When Daniel Routh, together with friends Jill and Greg, and little brother Mikey, discover a body washed up on the beach after a storm, it’s one of the most exciting things ever to happen on the island of Shorepoint. And, as the man in question slowly recovers, he befriends the inhabitants of this small fishing community one by one. Only Daniel suspects something might be wrong with the newcomer, who cannot remember who he is, nor how he came to be there. To start with, this John Dee (as they label him, short for Doe) brings prosperity and happiness with him, but it isn’t long before the tide begins to turn. Then John begins to worm his way into Daniel’s own family, trying to take the place of his late father, and the teenager knows something must be done. Little does Daniel realise that he’s now involved in one of the most ancient conflicts of all time; one that might decide the fate not only of Shorepoint, but of the entire world.
This is going to be a shorter than usual review for me since the book is a short one and there are a number of things that I can’t discuss without giving spoilers for the book’s big reveal. P.B. Kane, a pen name for Paul Kane, moves into the YA market for the first time with The Rainbow Man. And it’s an interesting story to make an entrance there, as it’s a slow-building story as mentioned in the introduction by Rachel Caine, in a way I haven’t seen it done very often in YA fiction.
The Rainbow Man‘s main character is Daniel, who I found a very sympathetic character. He is very much a YA protagonist, dealing not just with a tough situation at home, but also a shift in the relationships between him and his best friends. It was interesting to see a love triangle where the protagonist isn’t the deciding factor; instead he’s the one on the outside. Daniel’s best friends are Jill and Greg. Jill and Daniel have been friends all their lives and Greg joined their band when his family moved to the island. Both of his friends have home lives that remind Daniel of what he’s lost and serve as a sort of surrogate family. But with the three of them growing up, relationships have shifted and Jill and Greg seem to be pairing off, while Daniel realises he wants to be the one Jill chooses. This creates tension between the friends and I loved how they have to fight past this to get back to their friendship.
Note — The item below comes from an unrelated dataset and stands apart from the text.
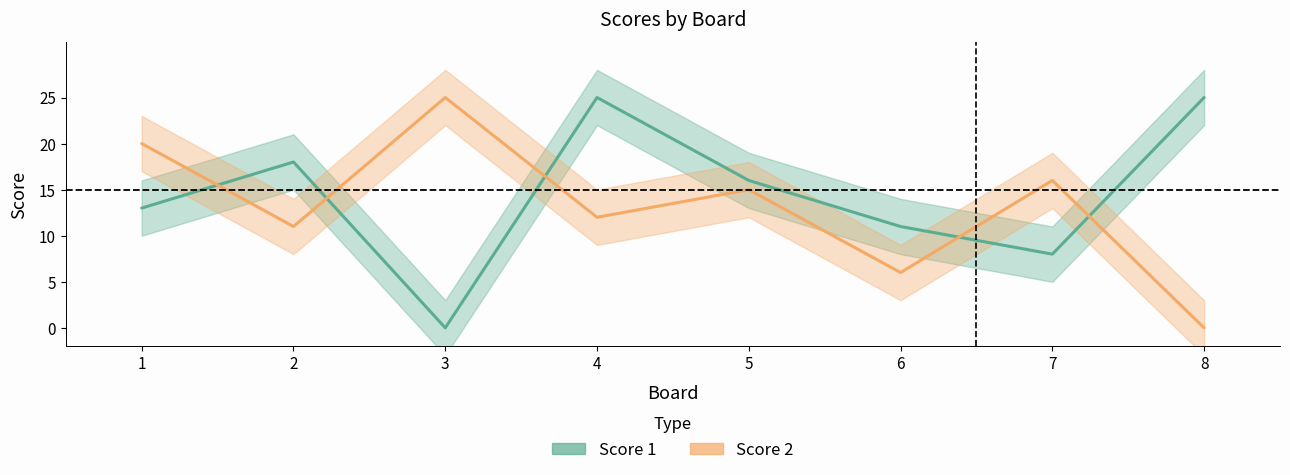

How many data points in Score 2 are less than 15?

4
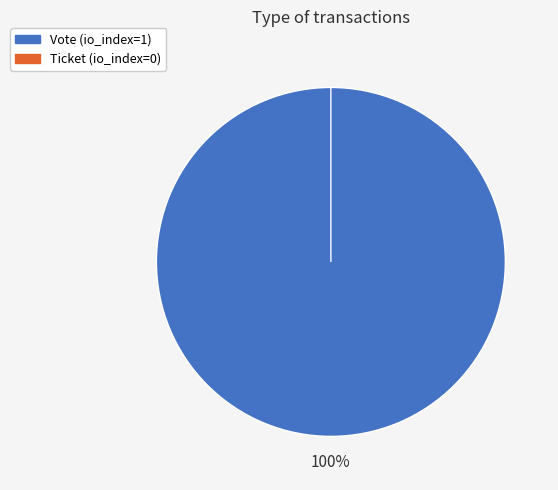

How many segments does this pie chart have?

2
Daniel’s home life isn’t pretty with a mom who’s looking for a solution to end her grief at losing her husband at the bottom of a wine bottle every night, Daniel having to deal with his own grief at his father’s death and a younger brother who looks to him for love and safety. I love how Daniel both resents having to take care of Mikey and resents John when Mikey looks to him instead of Daniel. Not because it was a pleasant situation, but it was a recognisable one to me. John is quite creepy; he seems harmless but he’s insidious and Kane portrays Daniel’s growing isolation – he’s the only one who sees John for the pernicious figure he is, which sets him apart from the rest of the island’s inhabitants – quite well. In the end friendship, not romantic love conquers all and I liked that. The island setting creates a creepy atmosphere due to its enclosed nature and especially since they are cut off from the outside, which is a well-worn horror trope, but Kane plays it out well.
The eventual resolution of The Rainbow Man was cool, though unexpected. The clues to John’s true identity only start to appear relatively late in the narrative. The ending felt a little redundant and was rather strange as the book seemed set in current day, not in the past, and the last few pages weren’t cast as a prediction of the future, it was cast as fact and already happened, which just felt odd. Still, I really enjoyed this relatively quick read and for horror-loving mystery fans, whether they’re in their teens or beyond, this should be an enjoyable read.
This book was provided for review by the publisher.